Follow these steps to make a comment:
Click this link to access the DOI comment page: https://www.regulations.gov/
Copy and paste the comment below. It is very important that you personalize your comment. If you don’t personalize it, your comment may not be counted. Please edit or add text based on your own experience.
As an outdoor enthusiast who loves our public lands, I support the designation of Bears Ears National Monument and ask that it’s boundaries remain unchanged.
For more than 100 years, Presidents of both parties have used the Antiquities Act–a tool signed into law by Theodore Roosevelt–to enact far-sighted protections for our common American inheritance. Bears Ears is exactly the kind of place the Antiquities Act intended to protect. It is rich in cultural history which inspired a historic coalition of tribes to band together to push for its designation. In addition to protecting over 100,000 archaeological sites, the designation preserves world-class recreation opportunities in places like Cedar Mesa, Grand Gulch, and Indian Creek.

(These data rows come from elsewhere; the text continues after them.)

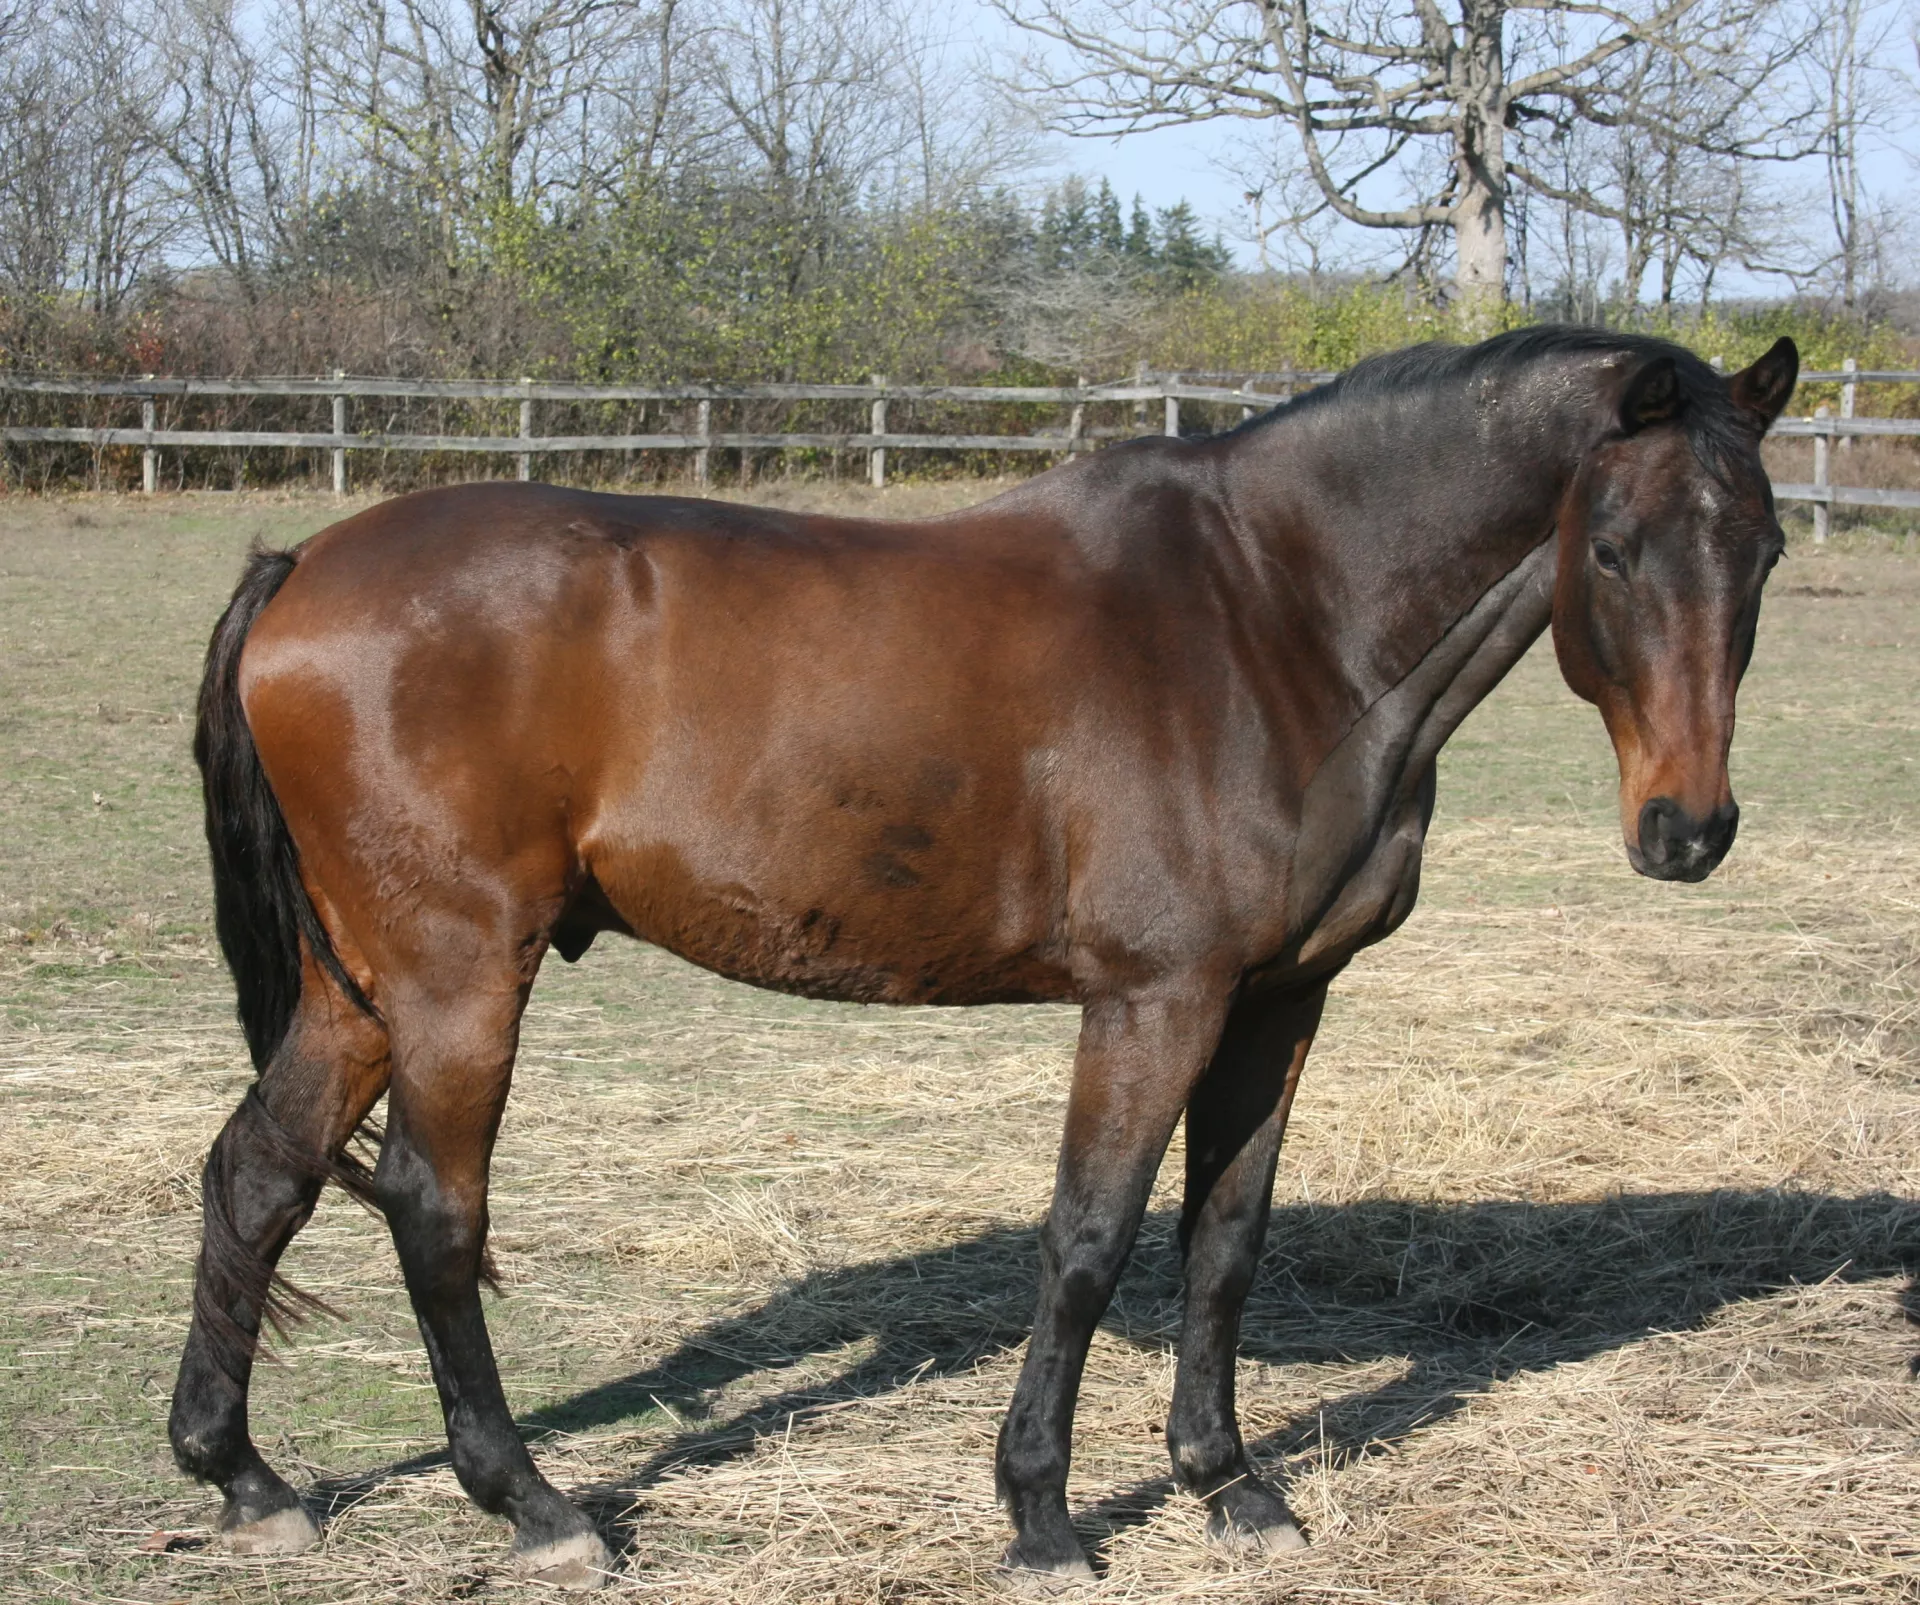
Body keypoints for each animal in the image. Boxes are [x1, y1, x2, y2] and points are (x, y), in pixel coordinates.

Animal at [168, 322, 1797, 1581]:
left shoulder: (1278, 1000)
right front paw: (1042, 1517)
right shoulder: (1154, 1003)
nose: (1688, 829)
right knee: (433, 1213)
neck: (1273, 619)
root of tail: (306, 564)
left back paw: (246, 1480)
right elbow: (1088, 1242)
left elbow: (1225, 1241)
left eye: (1767, 550)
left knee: (259, 1174)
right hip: (457, 981)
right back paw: (540, 1510)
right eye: (1613, 548)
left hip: (362, 989)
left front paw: (1230, 1487)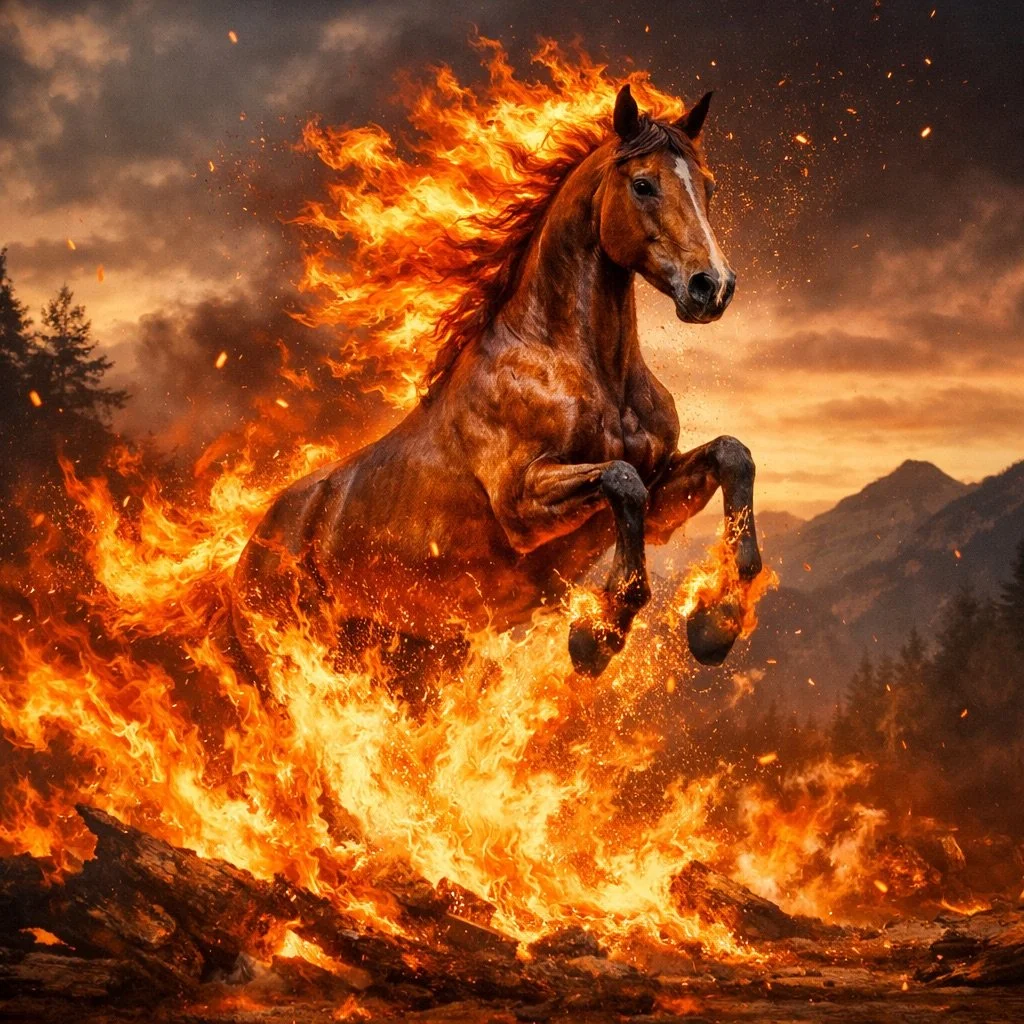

The process that led to the designation of Bears Ears National Monument was thorough and transparent. For more than 80 years, decision makers from all sides presented proposals seeking permanent protection of all or part of this incredible landscape. The boundaries were informed by both the multi-year Public Lands Initiative and by a proposal from the Bears Ears Inter-Tribal Coalition. Those boundaries do not exceed the acreage necessary to preserve the rich cultural heritage, ecological values, and recreation assets.
Thank you for reviewing the decades of hard work and thoughtful consideration that culminated in the designation of Bears Ears National Monument. Please recommend that President Trump leave the current Bears Ears National Monument boundaries in place.
Want to do more?
Click this link to post this action alert to your Twitter feed: ACTION ALERT: We have 15 days to tell @SecretaryZinke to protect #BearsEars. Submit your comment today! https://ctt.ec/1L1Nn+
Share our Facebook post with your friends. Ask them to take action to protect Bears Ears National Monument too!
The formal public comment period to weigh in on Bears Ears National Monument is open until May 26, 2017. The formal public comment period to weigh in on the remaining 26 National Monuments included in the review process closes July 10, 2017. We will be circulating another action alert for these monuments after May 26.
The Conservation Alliance was deeply involved in securing designation for Bears Ears National Monument. Through our funding program, we supported the grassroots organizations that led the effort to protect this special landscape. And through our advocacy efforts, we helped bring the outdoor industry’s own voice to bear on the effort. Last December we all celebrated a monumental victory when President Obama declared this landscape a National Monument, protecting 1.35 million acres of rich archeological history and world-class outdoor recreation. The designation preserved 100,000 archaeological sites, and some of our favorite places to play in Utah, including Cedar Mesa, Grand Gulch, and Indian Creek.